=== WHAT THE TASK REQUIRES ===
Among the entries below, only the lines starting at the one with "<source format=gbr>" and ending at the one with "X105410Y272796D03*", both included, are to be printed exactly.

=== ENTRIES SHOWN ===

------------------------------------------------------------------------

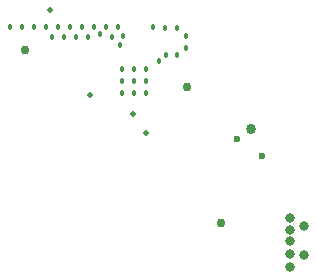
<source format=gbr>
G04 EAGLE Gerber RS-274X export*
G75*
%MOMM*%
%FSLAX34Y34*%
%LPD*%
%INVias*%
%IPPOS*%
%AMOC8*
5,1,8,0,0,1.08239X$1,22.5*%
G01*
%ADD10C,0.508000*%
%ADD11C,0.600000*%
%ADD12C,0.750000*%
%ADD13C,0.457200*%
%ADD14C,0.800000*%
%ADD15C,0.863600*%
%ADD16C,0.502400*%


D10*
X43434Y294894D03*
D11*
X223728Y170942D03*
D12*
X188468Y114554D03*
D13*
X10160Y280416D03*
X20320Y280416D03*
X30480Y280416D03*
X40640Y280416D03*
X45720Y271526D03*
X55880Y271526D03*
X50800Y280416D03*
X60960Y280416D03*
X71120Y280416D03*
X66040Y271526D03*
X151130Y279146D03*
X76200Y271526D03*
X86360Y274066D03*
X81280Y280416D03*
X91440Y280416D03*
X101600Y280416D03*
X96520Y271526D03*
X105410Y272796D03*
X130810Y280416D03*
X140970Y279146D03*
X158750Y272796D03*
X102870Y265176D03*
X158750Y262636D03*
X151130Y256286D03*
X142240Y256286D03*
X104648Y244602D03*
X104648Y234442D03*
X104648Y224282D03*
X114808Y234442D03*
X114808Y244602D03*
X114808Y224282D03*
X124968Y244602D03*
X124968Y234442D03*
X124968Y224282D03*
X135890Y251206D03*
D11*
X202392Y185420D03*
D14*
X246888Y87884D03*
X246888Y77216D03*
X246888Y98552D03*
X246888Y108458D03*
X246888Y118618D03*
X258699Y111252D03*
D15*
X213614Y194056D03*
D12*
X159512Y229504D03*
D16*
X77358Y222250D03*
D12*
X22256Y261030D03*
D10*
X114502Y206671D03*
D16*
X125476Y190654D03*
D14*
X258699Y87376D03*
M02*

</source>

------------------------------------------------------------------------

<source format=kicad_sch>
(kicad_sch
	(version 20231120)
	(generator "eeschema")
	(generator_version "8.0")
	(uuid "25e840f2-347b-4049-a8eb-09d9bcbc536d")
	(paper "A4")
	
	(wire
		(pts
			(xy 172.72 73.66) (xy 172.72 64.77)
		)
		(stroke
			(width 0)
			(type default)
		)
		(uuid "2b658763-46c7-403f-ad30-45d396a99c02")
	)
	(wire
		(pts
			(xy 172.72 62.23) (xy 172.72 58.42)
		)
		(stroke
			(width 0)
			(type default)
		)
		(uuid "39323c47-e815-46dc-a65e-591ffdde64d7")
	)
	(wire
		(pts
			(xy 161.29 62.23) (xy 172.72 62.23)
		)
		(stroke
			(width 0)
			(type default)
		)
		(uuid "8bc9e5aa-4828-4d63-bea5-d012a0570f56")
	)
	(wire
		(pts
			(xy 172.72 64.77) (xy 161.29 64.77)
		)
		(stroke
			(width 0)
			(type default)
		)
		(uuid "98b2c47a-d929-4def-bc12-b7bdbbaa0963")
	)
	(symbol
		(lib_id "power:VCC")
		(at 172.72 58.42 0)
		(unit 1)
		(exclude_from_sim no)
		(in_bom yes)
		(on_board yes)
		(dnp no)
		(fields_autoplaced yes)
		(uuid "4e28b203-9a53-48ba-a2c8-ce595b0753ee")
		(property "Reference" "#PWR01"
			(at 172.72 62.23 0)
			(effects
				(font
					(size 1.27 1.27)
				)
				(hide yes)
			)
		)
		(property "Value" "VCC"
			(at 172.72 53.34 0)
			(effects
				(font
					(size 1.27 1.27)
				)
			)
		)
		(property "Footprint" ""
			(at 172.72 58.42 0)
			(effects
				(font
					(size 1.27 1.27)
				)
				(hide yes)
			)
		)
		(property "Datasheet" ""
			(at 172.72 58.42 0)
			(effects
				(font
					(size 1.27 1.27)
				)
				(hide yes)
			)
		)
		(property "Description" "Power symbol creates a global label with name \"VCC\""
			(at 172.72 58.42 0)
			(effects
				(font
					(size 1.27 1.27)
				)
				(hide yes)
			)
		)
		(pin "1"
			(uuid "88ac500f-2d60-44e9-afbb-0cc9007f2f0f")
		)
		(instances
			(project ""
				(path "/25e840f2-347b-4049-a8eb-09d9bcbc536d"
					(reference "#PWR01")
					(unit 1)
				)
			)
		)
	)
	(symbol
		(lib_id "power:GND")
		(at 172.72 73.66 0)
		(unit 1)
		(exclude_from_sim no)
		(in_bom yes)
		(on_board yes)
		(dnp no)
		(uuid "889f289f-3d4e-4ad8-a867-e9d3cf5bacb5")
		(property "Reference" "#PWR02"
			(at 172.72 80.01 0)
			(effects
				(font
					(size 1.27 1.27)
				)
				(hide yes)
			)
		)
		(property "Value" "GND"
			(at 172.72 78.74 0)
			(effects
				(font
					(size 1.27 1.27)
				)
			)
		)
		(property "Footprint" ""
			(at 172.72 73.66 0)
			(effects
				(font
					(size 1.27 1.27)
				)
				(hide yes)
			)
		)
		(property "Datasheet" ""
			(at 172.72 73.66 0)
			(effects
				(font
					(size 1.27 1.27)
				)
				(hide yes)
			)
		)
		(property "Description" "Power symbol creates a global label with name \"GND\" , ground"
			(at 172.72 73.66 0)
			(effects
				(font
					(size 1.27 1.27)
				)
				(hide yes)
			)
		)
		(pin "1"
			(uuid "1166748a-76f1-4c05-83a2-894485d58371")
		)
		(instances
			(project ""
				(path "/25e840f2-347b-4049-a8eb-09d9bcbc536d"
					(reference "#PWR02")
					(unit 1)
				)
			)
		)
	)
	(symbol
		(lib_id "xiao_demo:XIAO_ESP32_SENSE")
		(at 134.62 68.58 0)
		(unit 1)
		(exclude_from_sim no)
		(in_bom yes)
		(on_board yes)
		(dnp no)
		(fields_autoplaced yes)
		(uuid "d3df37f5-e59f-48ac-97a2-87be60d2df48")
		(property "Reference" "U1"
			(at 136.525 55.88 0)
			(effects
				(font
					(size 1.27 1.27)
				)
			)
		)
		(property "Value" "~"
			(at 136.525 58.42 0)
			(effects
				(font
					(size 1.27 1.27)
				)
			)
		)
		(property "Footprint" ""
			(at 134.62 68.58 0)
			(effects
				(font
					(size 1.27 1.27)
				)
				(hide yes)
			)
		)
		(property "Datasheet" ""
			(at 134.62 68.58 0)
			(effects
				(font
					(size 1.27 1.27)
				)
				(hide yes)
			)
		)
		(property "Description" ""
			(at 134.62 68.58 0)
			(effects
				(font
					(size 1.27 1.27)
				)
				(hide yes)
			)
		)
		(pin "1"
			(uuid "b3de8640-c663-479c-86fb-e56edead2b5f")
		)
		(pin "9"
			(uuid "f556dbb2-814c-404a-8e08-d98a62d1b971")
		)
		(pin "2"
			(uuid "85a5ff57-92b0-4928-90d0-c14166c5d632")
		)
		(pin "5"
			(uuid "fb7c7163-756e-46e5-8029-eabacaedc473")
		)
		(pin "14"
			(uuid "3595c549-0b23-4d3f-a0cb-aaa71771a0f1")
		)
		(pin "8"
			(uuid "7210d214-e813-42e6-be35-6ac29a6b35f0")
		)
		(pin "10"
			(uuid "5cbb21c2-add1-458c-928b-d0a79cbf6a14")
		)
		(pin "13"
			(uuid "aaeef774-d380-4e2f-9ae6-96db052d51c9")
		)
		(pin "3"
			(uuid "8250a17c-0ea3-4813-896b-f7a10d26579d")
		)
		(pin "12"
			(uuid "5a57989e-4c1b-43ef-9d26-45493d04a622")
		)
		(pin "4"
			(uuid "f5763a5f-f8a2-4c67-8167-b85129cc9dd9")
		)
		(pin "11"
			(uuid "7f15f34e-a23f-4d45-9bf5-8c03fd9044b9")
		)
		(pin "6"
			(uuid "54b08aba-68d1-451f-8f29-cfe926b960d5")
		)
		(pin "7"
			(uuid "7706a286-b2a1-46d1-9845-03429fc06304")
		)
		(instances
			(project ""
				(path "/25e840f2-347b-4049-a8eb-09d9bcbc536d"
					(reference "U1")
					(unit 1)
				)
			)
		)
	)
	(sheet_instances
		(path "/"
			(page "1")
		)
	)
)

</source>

------------------------------------------------------------------------

=== RESULT FOR THIS EXERCISE ===
<source format=gbr>
G04 EAGLE Gerber RS-274X export*
G75*
%MOMM*%
%FSLAX34Y34*%
%LPD*%
%INVias*%
%IPPOS*%
%AMOC8*
5,1,8,0,0,1.08239X$1,22.5*%
G01*
%ADD10C,0.508000*%
%ADD11C,0.600000*%
%ADD12C,0.750000*%
%ADD13C,0.457200*%
%ADD14C,0.800000*%
%ADD15C,0.863600*%
%ADD16C,0.502400*%


D10*
X43434Y294894D03*
D11*
X223728Y170942D03*
D12*
X188468Y114554D03*
D13*
X10160Y280416D03*
X20320Y280416D03*
X30480Y280416D03*
X40640Y280416D03*
X45720Y271526D03*
X55880Y271526D03*
X50800Y280416D03*
X60960Y280416D03*
X71120Y280416D03*
X66040Y271526D03*
X151130Y279146D03*
X76200Y271526D03*
X86360Y274066D03*
X81280Y280416D03*
X91440Y280416D03*
X101600Y280416D03*
X96520Y271526D03*
X105410Y272796D03*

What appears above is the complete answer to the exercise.